Significantly, the nation's leaders associated their young republic
with those of the ancient world. Thomas Jefferson, a leader in introducing
to the colonies a more advanced neoclassical design in his home, Monticello
(1770-75), designed the new state capitol at Richmond directly after a
Roman temple, the Maison-Carée at Nîmes, France. The neoclassical,
based primarily on Roman sources and the work of Adam and the English architect
Sir John Soane, became the official and popular style of the new nation,
and it filled the new city of Washington, D.C. Benjamin Latrobe, born and
schooled in England, was the first fully trained architect to work in the
U.S., where he produced the country's finest neoclassical buildings, such
as the Cathedral of the Assumption of the Blessed Virgin Mary (1806-18)
in Baltimore.
The neoclassical style was followed by the Greek Revival, which reflected the heaviertaste of the late Regency in England and became (1820-50) what might be called the national style.
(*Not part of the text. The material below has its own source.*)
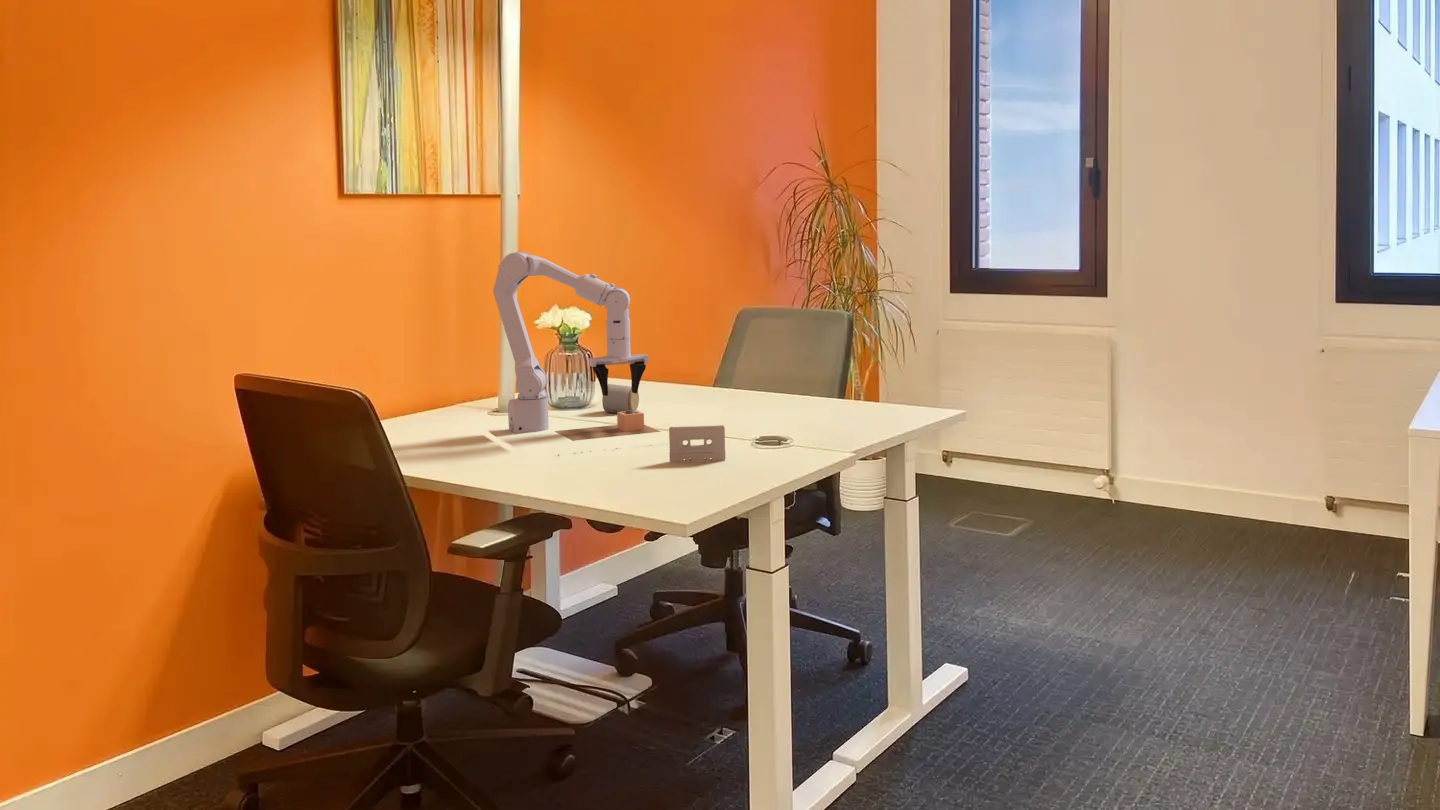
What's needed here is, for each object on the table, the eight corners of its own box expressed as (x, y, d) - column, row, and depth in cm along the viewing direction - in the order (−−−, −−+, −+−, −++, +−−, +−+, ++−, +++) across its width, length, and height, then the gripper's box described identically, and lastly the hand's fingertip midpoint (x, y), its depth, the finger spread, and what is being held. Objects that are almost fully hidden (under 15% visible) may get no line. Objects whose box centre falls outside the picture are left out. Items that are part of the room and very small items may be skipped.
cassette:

The pedimented and colonnaded Greek-temple form was preferred for public and domestic structures alike; the best-known examples are surviving southern plantation houses. About 1850 a wider range of romantic revival styles was being employed as well; Gothic and Tuscan revivals, which display asymmetrical floor plans and picturesque groupings of architectural components, were favored. The financial panic of 1857 and the disruptions of the American Civil War, however, brought to a close this building phase.